◆ **PROBLEM REQUIREMENTS**
Transcribe the data exactly, stopping after the "14: (452, 259, 0.29)" line.

Collected data
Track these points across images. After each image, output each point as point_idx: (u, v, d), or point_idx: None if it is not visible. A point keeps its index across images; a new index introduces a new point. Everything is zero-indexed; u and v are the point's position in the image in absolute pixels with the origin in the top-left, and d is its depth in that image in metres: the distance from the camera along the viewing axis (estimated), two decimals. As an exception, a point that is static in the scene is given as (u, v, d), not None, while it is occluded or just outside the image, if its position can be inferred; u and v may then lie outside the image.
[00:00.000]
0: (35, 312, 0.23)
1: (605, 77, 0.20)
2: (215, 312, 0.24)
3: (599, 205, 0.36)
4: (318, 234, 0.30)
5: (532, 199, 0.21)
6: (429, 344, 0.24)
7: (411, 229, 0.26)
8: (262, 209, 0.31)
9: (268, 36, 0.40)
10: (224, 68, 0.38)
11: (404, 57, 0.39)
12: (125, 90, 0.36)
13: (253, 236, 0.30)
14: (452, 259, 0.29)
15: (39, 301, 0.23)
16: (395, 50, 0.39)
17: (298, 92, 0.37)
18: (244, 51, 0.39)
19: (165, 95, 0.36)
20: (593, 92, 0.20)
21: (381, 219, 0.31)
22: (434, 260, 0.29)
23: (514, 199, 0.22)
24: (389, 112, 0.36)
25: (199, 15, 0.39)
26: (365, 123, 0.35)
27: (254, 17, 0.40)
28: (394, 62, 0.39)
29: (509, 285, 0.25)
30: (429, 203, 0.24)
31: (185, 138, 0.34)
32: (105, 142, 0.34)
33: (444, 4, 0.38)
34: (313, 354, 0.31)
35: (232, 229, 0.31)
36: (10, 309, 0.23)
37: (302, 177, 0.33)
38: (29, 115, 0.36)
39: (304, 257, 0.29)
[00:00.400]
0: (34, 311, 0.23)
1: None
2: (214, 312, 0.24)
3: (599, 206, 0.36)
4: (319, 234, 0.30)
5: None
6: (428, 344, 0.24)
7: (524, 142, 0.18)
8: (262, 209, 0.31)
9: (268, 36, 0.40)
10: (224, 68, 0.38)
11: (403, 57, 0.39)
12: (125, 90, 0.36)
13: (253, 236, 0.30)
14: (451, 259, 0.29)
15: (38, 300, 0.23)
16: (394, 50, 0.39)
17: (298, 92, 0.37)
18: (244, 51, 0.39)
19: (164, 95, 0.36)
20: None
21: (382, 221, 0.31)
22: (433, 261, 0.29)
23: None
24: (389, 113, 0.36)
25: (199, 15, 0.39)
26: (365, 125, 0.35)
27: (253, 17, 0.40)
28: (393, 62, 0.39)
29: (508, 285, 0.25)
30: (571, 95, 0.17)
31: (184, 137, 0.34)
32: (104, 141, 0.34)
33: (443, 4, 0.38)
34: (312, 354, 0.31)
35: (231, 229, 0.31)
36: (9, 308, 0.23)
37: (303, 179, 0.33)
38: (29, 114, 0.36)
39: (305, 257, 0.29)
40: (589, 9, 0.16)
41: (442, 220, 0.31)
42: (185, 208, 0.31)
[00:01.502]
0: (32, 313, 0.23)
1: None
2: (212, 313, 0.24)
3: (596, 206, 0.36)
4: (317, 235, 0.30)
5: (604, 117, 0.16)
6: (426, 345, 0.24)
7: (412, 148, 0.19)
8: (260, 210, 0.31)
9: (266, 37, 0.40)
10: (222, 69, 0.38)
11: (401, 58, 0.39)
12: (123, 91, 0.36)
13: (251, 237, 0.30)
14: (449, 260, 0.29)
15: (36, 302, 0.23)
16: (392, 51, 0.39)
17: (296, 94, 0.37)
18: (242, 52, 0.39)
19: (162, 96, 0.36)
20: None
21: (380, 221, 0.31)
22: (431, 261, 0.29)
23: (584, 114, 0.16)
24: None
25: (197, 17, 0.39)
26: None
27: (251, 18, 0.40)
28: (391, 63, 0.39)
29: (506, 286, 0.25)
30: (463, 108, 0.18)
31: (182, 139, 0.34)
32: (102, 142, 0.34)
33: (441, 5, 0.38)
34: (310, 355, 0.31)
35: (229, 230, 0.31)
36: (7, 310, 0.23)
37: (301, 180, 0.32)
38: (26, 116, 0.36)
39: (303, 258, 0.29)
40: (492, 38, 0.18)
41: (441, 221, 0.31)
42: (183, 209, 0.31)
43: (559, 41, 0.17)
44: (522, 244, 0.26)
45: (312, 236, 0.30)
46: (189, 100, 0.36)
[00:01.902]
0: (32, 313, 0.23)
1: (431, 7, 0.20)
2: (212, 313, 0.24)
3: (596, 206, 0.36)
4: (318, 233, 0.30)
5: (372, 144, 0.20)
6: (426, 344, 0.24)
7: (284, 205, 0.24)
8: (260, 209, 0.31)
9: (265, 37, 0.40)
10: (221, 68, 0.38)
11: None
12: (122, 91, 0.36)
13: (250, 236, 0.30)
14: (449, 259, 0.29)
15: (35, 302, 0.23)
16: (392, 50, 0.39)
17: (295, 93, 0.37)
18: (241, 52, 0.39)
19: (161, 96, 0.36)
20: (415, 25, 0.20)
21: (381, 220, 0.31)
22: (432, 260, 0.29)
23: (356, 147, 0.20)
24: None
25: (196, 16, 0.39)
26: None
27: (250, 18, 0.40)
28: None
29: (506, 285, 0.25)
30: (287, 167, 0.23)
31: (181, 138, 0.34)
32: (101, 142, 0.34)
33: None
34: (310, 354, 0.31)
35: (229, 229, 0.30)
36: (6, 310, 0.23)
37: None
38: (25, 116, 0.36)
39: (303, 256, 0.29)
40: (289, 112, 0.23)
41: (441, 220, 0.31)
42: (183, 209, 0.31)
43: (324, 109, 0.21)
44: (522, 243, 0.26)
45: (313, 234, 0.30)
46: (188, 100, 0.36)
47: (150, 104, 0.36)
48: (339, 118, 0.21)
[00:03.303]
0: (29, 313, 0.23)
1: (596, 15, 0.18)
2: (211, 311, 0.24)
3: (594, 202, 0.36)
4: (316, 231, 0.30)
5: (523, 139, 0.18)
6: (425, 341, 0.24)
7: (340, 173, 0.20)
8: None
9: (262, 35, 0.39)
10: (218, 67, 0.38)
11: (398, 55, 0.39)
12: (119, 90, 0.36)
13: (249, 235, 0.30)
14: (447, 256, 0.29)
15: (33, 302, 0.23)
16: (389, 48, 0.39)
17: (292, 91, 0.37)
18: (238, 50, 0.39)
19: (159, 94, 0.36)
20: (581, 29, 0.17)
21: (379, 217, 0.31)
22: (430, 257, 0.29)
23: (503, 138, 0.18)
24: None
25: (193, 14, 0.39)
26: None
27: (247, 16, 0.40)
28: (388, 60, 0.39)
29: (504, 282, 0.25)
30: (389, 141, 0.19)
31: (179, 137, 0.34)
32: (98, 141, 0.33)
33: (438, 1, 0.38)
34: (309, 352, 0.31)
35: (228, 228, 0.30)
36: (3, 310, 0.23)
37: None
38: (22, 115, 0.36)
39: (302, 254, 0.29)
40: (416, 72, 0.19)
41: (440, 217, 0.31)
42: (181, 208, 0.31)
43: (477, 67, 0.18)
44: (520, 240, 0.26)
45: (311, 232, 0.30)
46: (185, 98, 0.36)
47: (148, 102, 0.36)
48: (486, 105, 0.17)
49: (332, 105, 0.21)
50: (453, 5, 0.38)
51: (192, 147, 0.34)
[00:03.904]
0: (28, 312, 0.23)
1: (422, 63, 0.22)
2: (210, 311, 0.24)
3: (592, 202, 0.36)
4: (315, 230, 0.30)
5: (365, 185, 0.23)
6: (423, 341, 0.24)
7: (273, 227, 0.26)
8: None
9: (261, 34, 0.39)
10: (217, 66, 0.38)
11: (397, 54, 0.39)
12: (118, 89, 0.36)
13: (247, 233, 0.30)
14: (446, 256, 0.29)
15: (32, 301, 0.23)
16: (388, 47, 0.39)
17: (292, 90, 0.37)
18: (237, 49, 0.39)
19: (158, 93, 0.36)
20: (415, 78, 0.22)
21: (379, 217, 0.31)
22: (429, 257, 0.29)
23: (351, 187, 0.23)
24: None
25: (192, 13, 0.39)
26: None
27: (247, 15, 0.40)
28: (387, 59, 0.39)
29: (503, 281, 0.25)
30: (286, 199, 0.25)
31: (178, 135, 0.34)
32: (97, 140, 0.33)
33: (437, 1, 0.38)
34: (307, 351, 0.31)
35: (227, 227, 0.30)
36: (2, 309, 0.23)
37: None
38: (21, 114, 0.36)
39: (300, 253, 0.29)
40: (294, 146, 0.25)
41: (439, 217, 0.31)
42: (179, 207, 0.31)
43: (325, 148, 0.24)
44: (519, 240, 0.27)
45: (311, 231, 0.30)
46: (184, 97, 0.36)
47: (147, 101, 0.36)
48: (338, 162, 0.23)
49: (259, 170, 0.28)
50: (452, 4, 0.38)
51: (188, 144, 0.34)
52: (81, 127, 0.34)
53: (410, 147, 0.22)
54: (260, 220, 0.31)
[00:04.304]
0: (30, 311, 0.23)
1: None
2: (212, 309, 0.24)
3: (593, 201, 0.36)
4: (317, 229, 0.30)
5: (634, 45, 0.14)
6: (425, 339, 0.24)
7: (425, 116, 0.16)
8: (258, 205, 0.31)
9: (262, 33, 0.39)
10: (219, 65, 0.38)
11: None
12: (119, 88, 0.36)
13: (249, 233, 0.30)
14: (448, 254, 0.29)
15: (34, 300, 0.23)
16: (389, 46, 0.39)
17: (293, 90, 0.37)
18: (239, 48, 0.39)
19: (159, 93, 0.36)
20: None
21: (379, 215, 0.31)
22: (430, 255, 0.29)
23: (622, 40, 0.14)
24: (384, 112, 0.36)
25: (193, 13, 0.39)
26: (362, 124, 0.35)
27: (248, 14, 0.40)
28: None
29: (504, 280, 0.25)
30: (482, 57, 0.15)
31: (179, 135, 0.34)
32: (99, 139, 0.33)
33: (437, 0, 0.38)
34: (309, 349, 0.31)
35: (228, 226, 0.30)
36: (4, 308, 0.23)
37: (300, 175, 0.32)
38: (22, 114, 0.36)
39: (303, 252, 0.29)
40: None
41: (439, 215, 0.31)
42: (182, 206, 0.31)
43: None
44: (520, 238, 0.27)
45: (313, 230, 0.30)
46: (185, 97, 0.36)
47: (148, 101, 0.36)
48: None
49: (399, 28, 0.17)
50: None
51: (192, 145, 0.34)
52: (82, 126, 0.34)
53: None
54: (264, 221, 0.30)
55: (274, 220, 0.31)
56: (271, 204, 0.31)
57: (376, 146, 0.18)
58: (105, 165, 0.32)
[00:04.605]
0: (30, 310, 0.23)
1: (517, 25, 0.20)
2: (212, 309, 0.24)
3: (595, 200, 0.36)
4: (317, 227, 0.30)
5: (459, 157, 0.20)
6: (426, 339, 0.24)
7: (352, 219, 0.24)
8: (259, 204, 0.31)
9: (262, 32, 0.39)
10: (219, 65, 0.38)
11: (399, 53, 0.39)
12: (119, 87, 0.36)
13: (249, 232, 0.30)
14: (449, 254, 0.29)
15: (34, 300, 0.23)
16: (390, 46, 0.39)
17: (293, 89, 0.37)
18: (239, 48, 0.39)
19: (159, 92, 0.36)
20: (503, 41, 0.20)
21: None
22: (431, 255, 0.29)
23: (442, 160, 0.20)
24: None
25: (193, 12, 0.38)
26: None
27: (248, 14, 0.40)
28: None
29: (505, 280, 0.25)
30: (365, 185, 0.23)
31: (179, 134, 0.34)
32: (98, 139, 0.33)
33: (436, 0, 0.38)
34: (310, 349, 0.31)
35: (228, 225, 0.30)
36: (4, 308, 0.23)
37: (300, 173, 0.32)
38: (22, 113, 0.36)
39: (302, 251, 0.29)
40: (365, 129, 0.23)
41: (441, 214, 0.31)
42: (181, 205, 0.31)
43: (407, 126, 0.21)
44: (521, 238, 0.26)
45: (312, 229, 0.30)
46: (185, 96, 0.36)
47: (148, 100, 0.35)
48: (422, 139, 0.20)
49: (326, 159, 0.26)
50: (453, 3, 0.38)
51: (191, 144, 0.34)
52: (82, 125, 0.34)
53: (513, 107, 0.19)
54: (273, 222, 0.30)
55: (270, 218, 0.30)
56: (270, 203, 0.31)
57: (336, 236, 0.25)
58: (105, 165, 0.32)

◆ **SOLUTION TO THIS TASK**
Track these points across images. After each image, output each point as point_idx: (u, v, d), or point_idx: None if it is not visible. A point keeps its index across images; a new index introduces a new point. Everything is zero-indexed; u and v are the point's position in the image in absolute pixels with the origin in the top-left, and d is its depth in that image in metres: the distance from the camera along the viewing axis (estimated), two decimals. As an exception, a point that is static in the scene is given as (u, v, d), not None, while it is occluded or just outside the image, if its position can be inferred; u and v may then lie outside the image.
[00:00.000]
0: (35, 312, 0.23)
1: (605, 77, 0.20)
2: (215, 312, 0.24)
3: (599, 205, 0.36)
4: (318, 234, 0.30)
5: (532, 199, 0.21)
6: (429, 344, 0.24)
7: (411, 229, 0.26)
8: (262, 209, 0.31)
9: (268, 36, 0.40)
10: (224, 68, 0.38)
11: (404, 57, 0.39)
12: (125, 90, 0.36)
13: (253, 236, 0.30)
14: (452, 259, 0.29)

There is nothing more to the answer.